DATA TO EXAMINE —
▼

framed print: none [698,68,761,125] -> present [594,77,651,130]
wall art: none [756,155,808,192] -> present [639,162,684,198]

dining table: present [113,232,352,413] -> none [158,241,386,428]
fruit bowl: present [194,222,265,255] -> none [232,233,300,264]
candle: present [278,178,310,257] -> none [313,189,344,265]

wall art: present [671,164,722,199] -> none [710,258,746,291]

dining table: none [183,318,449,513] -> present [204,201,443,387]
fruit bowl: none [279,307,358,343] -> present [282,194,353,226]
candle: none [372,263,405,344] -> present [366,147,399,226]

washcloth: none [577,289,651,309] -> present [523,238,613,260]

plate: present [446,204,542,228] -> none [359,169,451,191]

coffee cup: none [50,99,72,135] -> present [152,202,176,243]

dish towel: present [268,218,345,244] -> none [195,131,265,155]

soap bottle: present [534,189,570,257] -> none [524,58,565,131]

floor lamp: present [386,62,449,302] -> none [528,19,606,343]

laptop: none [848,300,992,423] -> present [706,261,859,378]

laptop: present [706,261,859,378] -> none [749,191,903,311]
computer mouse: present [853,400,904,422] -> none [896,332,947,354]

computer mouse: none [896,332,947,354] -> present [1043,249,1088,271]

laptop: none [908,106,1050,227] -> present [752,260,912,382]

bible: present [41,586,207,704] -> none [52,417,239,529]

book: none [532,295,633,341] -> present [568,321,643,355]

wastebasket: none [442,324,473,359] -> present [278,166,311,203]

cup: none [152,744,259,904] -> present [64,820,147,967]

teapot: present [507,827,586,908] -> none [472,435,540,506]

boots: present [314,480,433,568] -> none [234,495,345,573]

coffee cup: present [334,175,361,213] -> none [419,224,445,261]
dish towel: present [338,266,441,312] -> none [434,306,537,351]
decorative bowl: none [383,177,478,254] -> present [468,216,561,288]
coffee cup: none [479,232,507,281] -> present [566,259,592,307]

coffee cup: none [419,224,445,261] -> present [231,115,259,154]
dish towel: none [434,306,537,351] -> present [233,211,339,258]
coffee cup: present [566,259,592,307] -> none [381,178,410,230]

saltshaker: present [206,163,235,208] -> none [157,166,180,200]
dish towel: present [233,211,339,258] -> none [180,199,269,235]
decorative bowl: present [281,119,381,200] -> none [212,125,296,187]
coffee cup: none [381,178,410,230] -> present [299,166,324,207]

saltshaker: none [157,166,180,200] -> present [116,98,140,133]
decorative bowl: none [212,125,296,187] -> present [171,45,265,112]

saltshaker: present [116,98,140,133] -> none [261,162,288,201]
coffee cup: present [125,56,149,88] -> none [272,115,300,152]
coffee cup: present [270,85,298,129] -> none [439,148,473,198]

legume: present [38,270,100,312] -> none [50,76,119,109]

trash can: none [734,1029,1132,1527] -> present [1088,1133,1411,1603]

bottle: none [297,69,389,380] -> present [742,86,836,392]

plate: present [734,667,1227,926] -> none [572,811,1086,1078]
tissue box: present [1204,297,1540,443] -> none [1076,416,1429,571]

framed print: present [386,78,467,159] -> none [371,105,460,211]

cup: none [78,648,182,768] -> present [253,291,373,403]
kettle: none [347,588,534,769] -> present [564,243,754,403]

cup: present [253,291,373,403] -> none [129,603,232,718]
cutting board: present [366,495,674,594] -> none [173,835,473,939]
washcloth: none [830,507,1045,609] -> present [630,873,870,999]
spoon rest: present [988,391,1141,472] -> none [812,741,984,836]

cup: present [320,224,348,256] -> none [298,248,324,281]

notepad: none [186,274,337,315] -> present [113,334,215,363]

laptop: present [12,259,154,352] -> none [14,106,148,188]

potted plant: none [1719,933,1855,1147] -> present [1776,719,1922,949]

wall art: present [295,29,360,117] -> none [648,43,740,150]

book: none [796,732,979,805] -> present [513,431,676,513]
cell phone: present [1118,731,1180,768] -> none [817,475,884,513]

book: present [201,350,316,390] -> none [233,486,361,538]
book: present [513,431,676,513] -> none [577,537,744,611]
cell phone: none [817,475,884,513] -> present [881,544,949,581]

▲

WORK INSTRUCTION — The listing is to be given again exactly, line for line.

TASK SOLUTION —
framed print: none [698,68,761,125] -> present [594,77,651,130]
wall art: none [756,155,808,192] -> present [639,162,684,198]

dining table: present [113,232,352,413] -> none [158,241,386,428]
fruit bowl: present [194,222,265,255] -> none [232,233,300,264]
candle: present [278,178,310,257] -> none [313,189,344,265]

wall art: present [671,164,722,199] -> none [710,258,746,291]

dining table: none [183,318,449,513] -> present [204,201,443,387]
fruit bowl: none [279,307,358,343] -> present [282,194,353,226]
candle: none [372,263,405,344] -> present [366,147,399,226]

washcloth: none [577,289,651,309] -> present [523,238,613,260]

plate: present [446,204,542,228] -> none [359,169,451,191]

coffee cup: none [50,99,72,135] -> present [152,202,176,243]

dish towel: present [268,218,345,244] -> none [195,131,265,155]

soap bottle: present [534,189,570,257] -> none [524,58,565,131]

floor lamp: present [386,62,449,302] -> none [528,19,606,343]

laptop: none [848,300,992,423] -> present [706,261,859,378]

laptop: present [706,261,859,378] -> none [749,191,903,311]
computer mouse: present [853,400,904,422] -> none [896,332,947,354]

computer mouse: none [896,332,947,354] -> present [1043,249,1088,271]

laptop: none [908,106,1050,227] -> present [752,260,912,382]

bible: present [41,586,207,704] -> none [52,417,239,529]

book: none [532,295,633,341] -> present [568,321,643,355]

wastebasket: none [442,324,473,359] -> present [278,166,311,203]

cup: none [152,744,259,904] -> present [64,820,147,967]

teapot: present [507,827,586,908] -> none [472,435,540,506]

boots: present [314,480,433,568] -> none [234,495,345,573]

coffee cup: present [334,175,361,213] -> none [419,224,445,261]
dish towel: present [338,266,441,312] -> none [434,306,537,351]
decorative bowl: none [383,177,478,254] -> present [468,216,561,288]
coffee cup: none [479,232,507,281] -> present [566,259,592,307]

coffee cup: none [419,224,445,261] -> present [231,115,259,154]
dish towel: none [434,306,537,351] -> present [233,211,339,258]
coffee cup: present [566,259,592,307] -> none [381,178,410,230]

saltshaker: present [206,163,235,208] -> none [157,166,180,200]
dish towel: present [233,211,339,258] -> none [180,199,269,235]
decorative bowl: present [281,119,381,200] -> none [212,125,296,187]
coffee cup: none [381,178,410,230] -> present [299,166,324,207]

saltshaker: none [157,166,180,200] -> present [116,98,140,133]
decorative bowl: none [212,125,296,187] -> present [171,45,265,112]

saltshaker: present [116,98,140,133] -> none [261,162,288,201]
coffee cup: present [125,56,149,88] -> none [272,115,300,152]
coffee cup: present [270,85,298,129] -> none [439,148,473,198]

legume: present [38,270,100,312] -> none [50,76,119,109]

trash can: none [734,1029,1132,1527] -> present [1088,1133,1411,1603]

bottle: none [297,69,389,380] -> present [742,86,836,392]

plate: present [734,667,1227,926] -> none [572,811,1086,1078]
tissue box: present [1204,297,1540,443] -> none [1076,416,1429,571]

framed print: present [386,78,467,159] -> none [371,105,460,211]

cup: none [78,648,182,768] -> present [253,291,373,403]
kettle: none [347,588,534,769] -> present [564,243,754,403]

cup: present [253,291,373,403] -> none [129,603,232,718]
cutting board: present [366,495,674,594] -> none [173,835,473,939]
washcloth: none [830,507,1045,609] -> present [630,873,870,999]
spoon rest: present [988,391,1141,472] -> none [812,741,984,836]

cup: present [320,224,348,256] -> none [298,248,324,281]

notepad: none [186,274,337,315] -> present [113,334,215,363]

laptop: present [12,259,154,352] -> none [14,106,148,188]

potted plant: none [1719,933,1855,1147] -> present [1776,719,1922,949]

wall art: present [295,29,360,117] -> none [648,43,740,150]

book: none [796,732,979,805] -> present [513,431,676,513]
cell phone: present [1118,731,1180,768] -> none [817,475,884,513]

book: present [201,350,316,390] -> none [233,486,361,538]
book: present [513,431,676,513] -> none [577,537,744,611]
cell phone: none [817,475,884,513] -> present [881,544,949,581]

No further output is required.